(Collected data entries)
———
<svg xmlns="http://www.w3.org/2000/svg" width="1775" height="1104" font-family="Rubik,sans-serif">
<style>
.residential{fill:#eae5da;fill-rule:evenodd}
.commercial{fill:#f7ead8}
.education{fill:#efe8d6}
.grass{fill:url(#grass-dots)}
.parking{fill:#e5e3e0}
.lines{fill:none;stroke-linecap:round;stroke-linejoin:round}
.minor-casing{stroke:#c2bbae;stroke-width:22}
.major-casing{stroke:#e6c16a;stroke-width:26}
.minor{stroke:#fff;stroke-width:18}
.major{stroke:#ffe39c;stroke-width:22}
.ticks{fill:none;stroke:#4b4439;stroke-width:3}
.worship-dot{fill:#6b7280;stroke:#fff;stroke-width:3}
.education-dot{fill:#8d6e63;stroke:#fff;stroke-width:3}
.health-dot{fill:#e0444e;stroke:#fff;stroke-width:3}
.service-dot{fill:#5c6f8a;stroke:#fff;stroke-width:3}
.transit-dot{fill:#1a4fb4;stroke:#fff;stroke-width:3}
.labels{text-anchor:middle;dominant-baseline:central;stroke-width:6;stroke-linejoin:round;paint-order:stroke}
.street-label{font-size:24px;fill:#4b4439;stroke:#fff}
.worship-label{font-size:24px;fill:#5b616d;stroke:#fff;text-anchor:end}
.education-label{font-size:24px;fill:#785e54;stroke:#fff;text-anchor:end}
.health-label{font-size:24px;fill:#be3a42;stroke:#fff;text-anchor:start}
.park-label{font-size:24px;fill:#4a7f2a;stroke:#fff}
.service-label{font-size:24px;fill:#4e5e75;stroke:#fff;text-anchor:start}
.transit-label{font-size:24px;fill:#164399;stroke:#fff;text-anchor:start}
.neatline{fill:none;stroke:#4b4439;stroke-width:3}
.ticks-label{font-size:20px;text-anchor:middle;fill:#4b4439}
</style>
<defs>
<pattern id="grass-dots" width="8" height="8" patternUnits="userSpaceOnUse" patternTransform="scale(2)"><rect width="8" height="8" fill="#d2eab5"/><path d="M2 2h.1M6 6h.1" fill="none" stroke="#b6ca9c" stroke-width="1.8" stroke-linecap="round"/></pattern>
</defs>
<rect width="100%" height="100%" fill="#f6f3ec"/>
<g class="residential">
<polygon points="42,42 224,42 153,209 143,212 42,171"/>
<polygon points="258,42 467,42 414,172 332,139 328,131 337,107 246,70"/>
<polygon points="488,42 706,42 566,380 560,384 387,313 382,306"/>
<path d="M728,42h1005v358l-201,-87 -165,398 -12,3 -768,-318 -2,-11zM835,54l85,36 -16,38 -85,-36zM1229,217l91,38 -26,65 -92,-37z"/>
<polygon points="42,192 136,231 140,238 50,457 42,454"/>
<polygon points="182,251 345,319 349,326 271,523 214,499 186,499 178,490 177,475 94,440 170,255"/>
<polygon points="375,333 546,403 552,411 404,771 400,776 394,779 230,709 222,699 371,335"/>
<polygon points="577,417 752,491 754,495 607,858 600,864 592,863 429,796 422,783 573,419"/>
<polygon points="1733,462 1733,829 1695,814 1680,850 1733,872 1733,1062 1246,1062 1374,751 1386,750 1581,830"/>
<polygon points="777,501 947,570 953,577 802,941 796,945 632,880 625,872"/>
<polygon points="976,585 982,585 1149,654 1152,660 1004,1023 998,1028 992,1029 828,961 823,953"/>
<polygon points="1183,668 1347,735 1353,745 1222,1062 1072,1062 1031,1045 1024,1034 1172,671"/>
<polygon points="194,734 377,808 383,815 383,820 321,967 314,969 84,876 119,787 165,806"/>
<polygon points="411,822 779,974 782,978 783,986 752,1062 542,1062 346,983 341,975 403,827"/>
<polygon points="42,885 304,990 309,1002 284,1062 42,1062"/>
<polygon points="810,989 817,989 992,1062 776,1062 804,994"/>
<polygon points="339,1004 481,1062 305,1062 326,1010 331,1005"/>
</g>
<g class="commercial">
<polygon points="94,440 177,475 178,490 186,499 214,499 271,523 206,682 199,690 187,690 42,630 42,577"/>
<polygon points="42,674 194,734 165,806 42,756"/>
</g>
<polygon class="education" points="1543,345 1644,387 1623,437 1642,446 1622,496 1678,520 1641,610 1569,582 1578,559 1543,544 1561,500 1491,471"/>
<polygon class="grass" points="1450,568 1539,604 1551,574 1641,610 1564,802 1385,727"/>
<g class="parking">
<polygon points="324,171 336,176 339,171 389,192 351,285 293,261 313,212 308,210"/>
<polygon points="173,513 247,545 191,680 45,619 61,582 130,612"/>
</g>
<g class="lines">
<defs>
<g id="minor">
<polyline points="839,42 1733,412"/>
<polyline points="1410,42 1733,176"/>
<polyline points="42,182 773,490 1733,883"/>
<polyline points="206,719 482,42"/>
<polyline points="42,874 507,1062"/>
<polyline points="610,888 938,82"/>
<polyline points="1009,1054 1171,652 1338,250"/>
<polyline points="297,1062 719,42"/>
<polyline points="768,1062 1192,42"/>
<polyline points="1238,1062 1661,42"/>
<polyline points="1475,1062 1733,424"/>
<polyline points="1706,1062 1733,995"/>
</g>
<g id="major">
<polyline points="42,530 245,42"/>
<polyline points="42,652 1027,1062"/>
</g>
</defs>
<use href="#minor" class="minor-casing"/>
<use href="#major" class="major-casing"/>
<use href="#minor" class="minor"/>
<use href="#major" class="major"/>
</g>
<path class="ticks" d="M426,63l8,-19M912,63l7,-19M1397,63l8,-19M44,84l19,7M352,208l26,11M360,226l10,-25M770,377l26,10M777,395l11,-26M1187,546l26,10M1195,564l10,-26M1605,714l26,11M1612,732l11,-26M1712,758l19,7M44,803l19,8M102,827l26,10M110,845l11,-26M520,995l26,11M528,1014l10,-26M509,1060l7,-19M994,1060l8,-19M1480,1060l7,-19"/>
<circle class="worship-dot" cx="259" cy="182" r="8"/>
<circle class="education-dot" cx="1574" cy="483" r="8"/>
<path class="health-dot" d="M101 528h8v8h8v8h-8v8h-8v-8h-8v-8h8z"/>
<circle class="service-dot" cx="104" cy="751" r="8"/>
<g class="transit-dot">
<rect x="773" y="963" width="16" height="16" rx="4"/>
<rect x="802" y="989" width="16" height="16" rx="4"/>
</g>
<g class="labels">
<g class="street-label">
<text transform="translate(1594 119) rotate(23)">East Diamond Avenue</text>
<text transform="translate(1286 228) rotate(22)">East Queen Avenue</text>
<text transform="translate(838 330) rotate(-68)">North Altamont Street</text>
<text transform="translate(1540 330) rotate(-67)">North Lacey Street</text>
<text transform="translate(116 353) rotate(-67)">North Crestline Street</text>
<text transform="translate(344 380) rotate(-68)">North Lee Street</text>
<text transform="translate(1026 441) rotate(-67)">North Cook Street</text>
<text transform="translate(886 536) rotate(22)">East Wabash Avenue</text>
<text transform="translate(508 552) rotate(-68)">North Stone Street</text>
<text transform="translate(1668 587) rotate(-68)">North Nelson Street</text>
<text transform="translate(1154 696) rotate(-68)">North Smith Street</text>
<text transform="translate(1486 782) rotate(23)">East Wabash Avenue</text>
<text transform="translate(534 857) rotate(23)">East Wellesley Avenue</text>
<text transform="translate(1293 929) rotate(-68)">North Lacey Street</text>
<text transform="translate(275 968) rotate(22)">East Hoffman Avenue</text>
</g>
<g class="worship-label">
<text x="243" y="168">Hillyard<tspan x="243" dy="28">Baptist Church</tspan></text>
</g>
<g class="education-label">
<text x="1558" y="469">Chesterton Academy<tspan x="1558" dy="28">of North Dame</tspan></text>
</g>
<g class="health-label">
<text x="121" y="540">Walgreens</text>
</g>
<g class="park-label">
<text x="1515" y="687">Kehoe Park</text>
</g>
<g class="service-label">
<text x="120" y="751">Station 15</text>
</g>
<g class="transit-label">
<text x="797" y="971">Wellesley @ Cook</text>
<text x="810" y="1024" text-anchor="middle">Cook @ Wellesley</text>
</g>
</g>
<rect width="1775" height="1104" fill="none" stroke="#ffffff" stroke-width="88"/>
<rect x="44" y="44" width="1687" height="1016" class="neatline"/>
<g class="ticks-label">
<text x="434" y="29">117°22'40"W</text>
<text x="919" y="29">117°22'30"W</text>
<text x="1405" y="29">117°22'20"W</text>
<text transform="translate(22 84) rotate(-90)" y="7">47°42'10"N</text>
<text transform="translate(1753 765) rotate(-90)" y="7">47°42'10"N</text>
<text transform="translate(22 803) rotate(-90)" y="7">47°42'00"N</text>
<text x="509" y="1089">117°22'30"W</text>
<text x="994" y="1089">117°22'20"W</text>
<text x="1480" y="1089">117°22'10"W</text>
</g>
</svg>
———
Task brief -
The lines to show are those in the data above that include "path".

Task result -
<pattern id="grass-dots" width="8" height="8" patternUnits="userSpaceOnUse" patternTransform="scale(2)"><rect width="8" height="8" fill="#d2eab5"/><path d="M2 2h.1M6 6h.1" fill="none" stroke="#b6ca9c" stroke-width="1.8" stroke-linecap="round"/></pattern>
<path d="M728,42h1005v358l-201,-87 -165,398 -12,3 -768,-318 -2,-11zM835,54l85,36 -16,38 -85,-36zM1229,217l91,38 -26,65 -92,-37z"/>
<path class="ticks" d="M426,63l8,-19M912,63l7,-19M1397,63l8,-19M44,84l19,7M352,208l26,11M360,226l10,-25M770,377l26,10M777,395l11,-26M1187,546l26,10M1195,564l10,-26M1605,714l26,11M1612,732l11,-26M1712,758l19,7M44,803l19,8M102,827l26,10M110,845l11,-26M520,995l26,11M528,1014l10,-26M509,1060l7,-19M994,1060l8,-19M1480,1060l7,-19"/>
<path class="health-dot" d="M101 528h8v8h8v8h-8v8h-8v-8h-8v-8h8z"/>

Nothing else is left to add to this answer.